There is a way how to scale performance with just one chip:
- MacBook Air .... low power / low clocks
- MacBook Pro ... higher clocks
- iMac ................. 2xCPU + 2x mem channels (not perfect due to NUMA obsticles although easy)
- MacPro ............ 4xCPU (AMD EPYC1/Naples style) 4x mem channel
4x8 high-performance cores is 32c total, that sounds pretty reasonable for iMacPro as a replacement of 18c Xeon.
Exactly how Apple will handle scaling from iPhones to Mac Pro's remains THE fascinating question, as opposed to the more silly analyses you see on the web.
The choice of chiplets rather than multiple bespoke die sizes (or a single large die that's fused off) seems more or less obvious. But even once you accept that, there remain a variety of choices
- how much of IO and memory control do you put in a separate hub(s) vs on the main SoC. Separate hub means you can use a cheaper process. But memory controller on the SoC means you get memory bandwidth scaling with CPU count in a nice way.
- do you use as your baseline chiplet something like at A14X? This means only one die; but also means a fair fraction (15-25%?) of the die is things like security, ISP, media encode/decode that don't need to have multiple copies on iMacs and Mac Pros.
Or do you have a third Z SoC that's a stripped-down X SoC? Remove all that one-off stuff, and add chiplet communication channels.
- what to do about GPU? If you do the math, the A12X GPU, as far as GeekBench5 compute results is concerned, is about 1/6th the top results for an iMac Pro. So assume a 50% boost for the A13X GPU (iPhone GPU saw 50% boost) and assuming the (possibly very dodgy...) hypothesis that GB5 Compute is a good representation of all a GPU needs to do, that means you need 4 A13X chiplets to match iMac Pro. It's within the bounds of plausibility, but it's not ideal -- sync between the different GPUs will be much more expensive than on a monolithic GPU.
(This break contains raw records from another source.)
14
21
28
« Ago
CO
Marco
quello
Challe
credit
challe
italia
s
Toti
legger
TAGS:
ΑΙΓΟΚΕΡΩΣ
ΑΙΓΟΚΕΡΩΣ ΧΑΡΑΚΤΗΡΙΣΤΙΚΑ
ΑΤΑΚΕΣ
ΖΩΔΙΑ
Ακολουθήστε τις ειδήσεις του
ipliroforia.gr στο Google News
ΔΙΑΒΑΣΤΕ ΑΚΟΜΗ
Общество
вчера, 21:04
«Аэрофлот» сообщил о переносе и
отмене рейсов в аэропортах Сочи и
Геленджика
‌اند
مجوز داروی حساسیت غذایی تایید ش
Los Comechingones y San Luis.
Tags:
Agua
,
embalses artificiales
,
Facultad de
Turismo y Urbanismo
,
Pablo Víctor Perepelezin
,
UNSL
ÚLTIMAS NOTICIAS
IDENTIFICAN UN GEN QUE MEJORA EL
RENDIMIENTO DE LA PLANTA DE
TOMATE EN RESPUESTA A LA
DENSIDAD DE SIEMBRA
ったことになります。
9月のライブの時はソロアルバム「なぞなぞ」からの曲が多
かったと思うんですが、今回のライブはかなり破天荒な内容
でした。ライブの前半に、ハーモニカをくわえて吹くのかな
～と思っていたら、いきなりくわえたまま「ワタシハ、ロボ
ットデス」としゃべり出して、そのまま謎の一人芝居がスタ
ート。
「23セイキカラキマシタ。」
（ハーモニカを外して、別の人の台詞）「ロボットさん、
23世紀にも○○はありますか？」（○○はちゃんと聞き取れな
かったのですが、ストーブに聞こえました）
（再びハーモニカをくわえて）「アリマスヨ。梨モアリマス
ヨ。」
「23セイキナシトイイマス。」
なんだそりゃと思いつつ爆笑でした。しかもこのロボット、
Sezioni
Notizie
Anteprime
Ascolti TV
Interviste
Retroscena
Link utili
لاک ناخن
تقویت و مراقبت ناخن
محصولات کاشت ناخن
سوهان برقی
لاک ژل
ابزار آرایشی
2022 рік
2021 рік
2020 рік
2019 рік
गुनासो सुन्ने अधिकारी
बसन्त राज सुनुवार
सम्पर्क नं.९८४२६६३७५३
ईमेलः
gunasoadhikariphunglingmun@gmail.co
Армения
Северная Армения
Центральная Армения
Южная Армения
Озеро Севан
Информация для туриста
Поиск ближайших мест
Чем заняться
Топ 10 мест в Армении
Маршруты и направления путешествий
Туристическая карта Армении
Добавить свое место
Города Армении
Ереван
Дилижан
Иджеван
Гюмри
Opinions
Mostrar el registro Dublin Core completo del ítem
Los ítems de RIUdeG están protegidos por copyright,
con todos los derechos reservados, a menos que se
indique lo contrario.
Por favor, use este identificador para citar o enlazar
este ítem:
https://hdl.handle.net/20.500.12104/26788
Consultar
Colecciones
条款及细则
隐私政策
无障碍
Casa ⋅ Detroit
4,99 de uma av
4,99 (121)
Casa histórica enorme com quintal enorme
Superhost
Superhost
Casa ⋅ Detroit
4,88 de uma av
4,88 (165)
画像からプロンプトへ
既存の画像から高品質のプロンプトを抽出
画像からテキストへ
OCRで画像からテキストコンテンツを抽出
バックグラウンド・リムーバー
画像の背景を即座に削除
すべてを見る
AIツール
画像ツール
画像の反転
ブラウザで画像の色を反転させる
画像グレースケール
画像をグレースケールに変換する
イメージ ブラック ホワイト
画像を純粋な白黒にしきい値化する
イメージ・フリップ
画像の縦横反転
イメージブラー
The second issue is bandwidth. Apple's System cache works extremely well, as does tiling, but you still want bandwidth for some desktop GPU tasks...
So four alternatives present themselves
+ give up on GPU, at least this time round. Maybe have one iPad-class GPU somewhere (in the IO hub?) for low-power work, plus use a standard nV or AMD external GPU on PCIe.
+ design an Apple GPU based on what Apple already has, but scaled up much larger, taking over an entire die. Then package that with HBM, and connect it either via PCIe or via some Apple internal bus to the rest of the system.
+ use a GPU that's distributed across the chiplets, one piece on each of the 1, 2, 4 chiplets used in different models. Plus HBM somewhere on the same interposer.
+ finally like the above, but no HBM and just rely on LP-DDR5 (run fast and wide)
You can then go through the same GPU analysis wrt NPU...
So what WILL Apple choose? I don't think we can usefully go beyond listing possibilities.
The exact choice will depend on both performance factors and cost factors -- and we outsiders don't have a clue as to either, certainly not enough even to make a reasonable guess.